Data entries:
## START

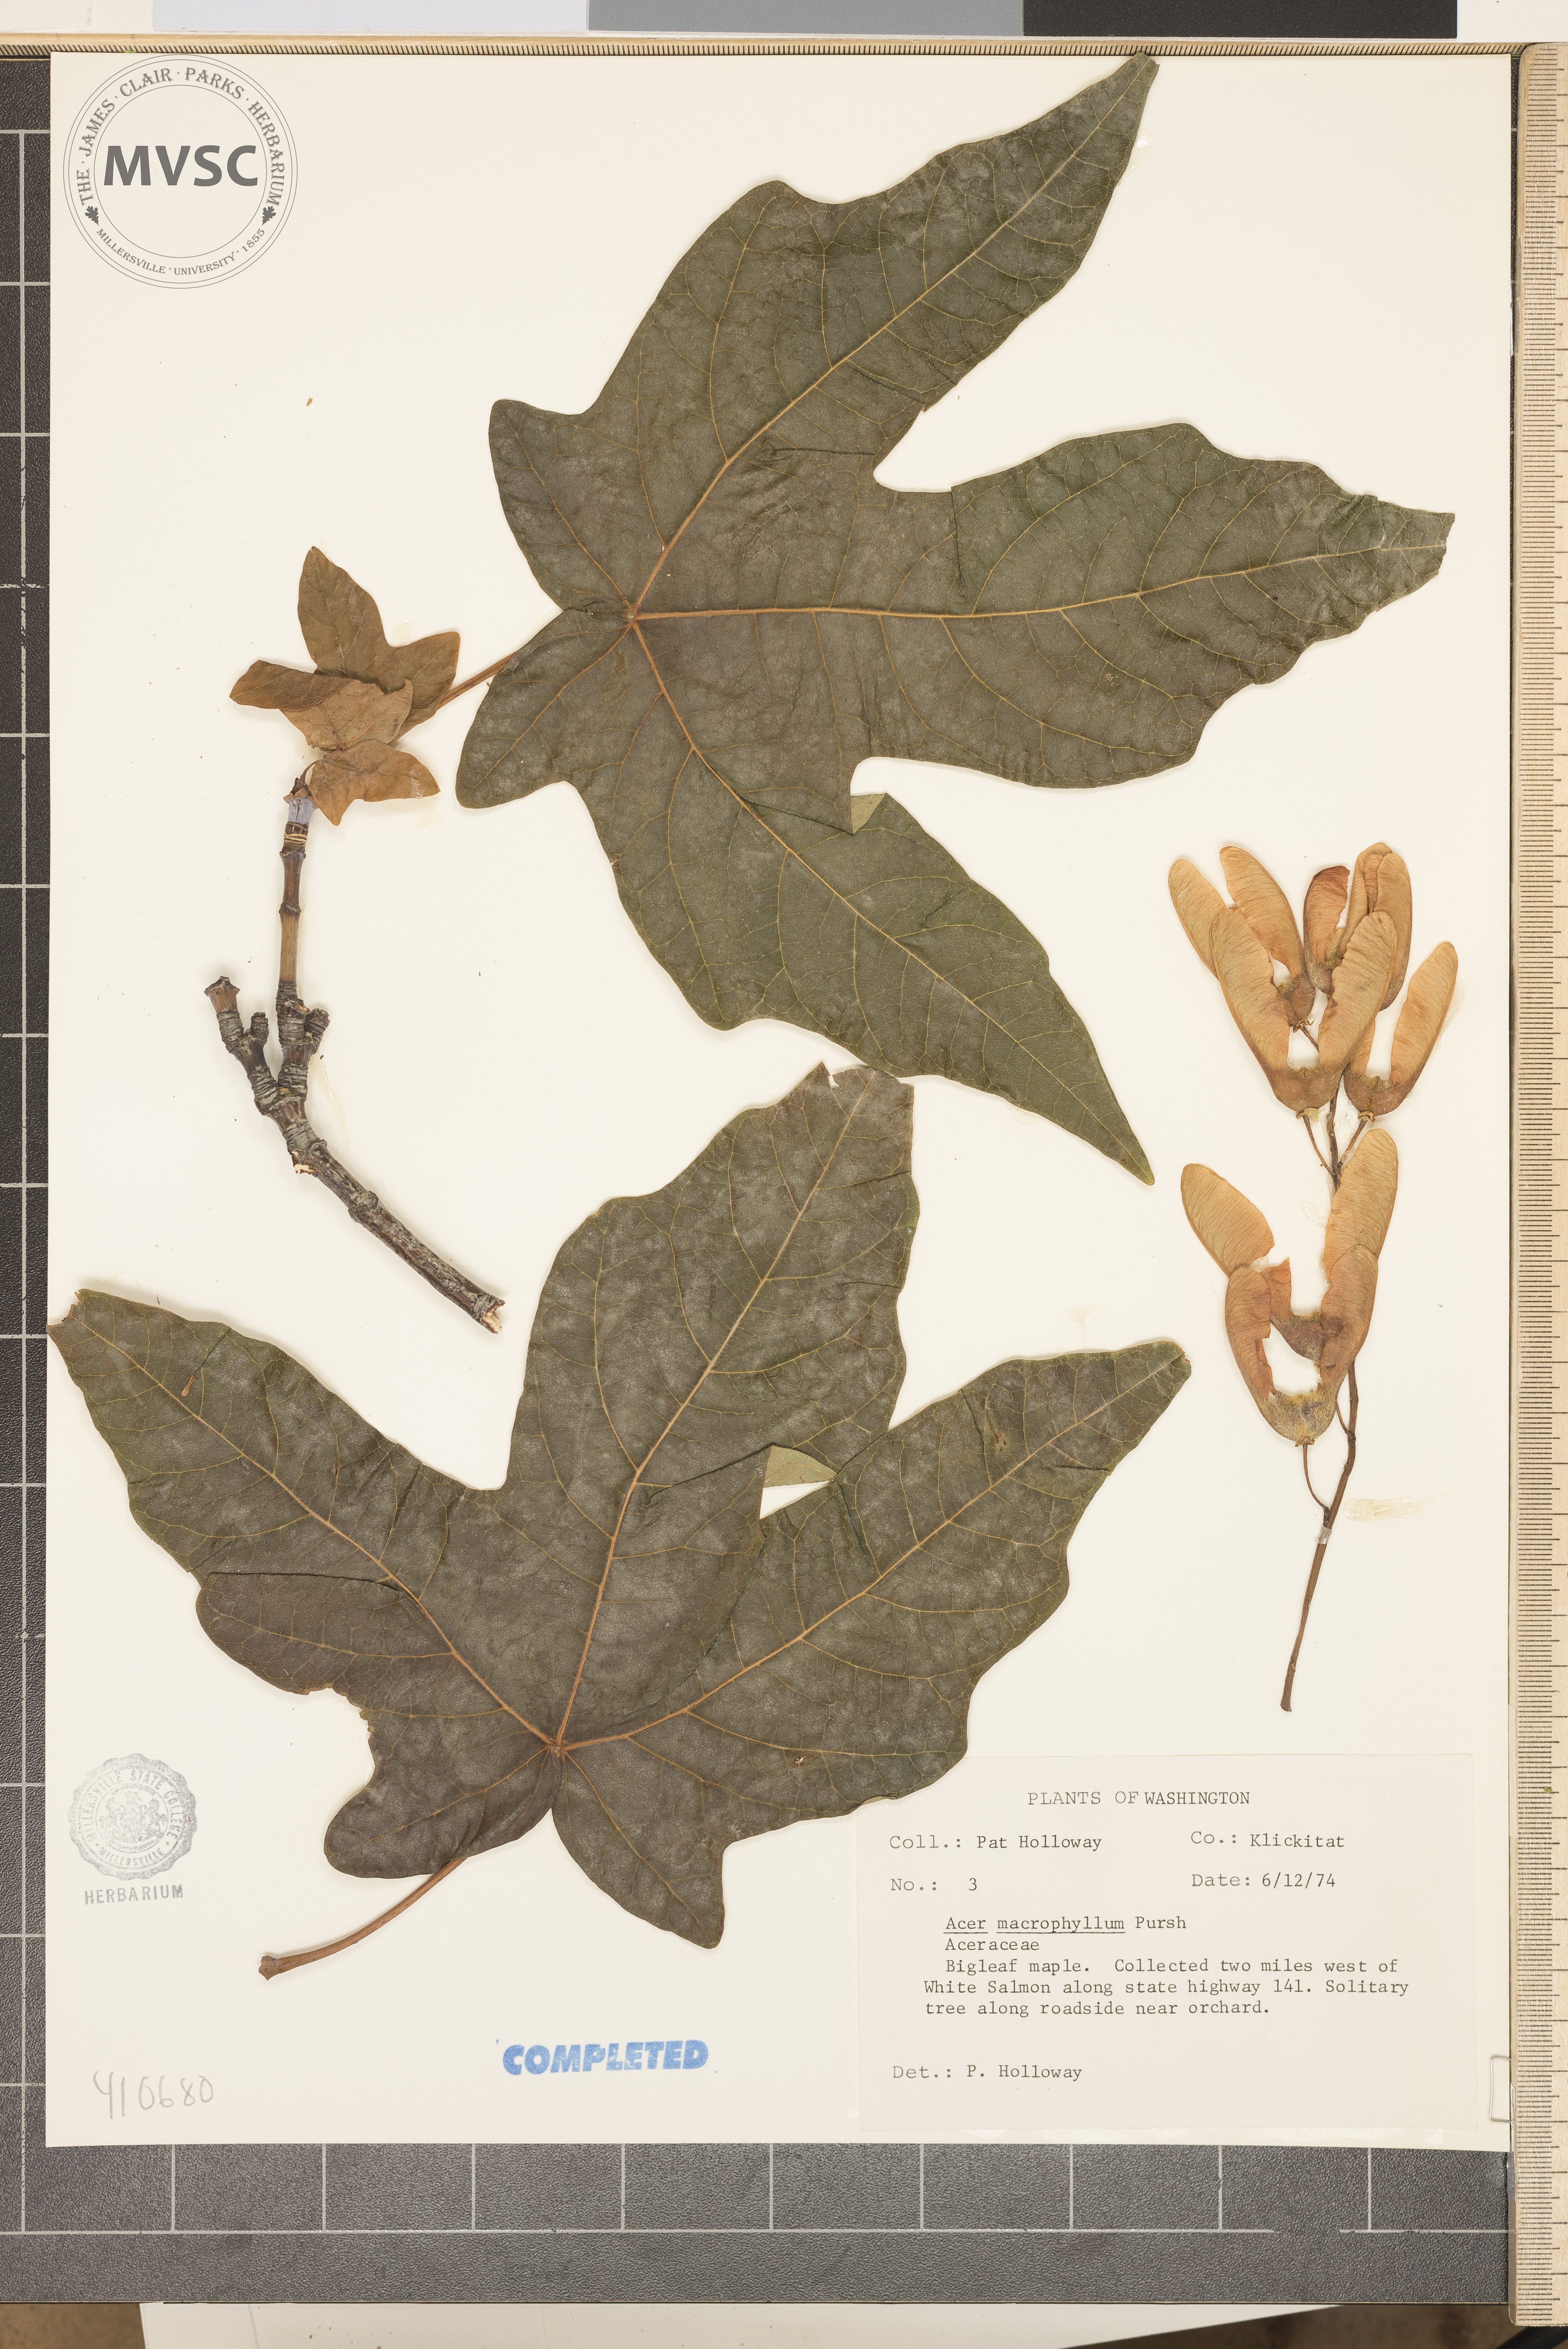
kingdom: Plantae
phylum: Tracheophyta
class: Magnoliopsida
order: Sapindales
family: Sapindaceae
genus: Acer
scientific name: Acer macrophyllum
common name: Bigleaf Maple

## END

• _Given task_
Please reproduce every line of the material above word for word, but leave the pictures out.

• _Expected answer_
kingdom: Plantae
phylum: Tracheophyta
class: Magnoliopsida
order: Sapindales
family: Sapindaceae
genus: Acer
scientific name: Acer macrophyllum
common name: Bigleaf Maple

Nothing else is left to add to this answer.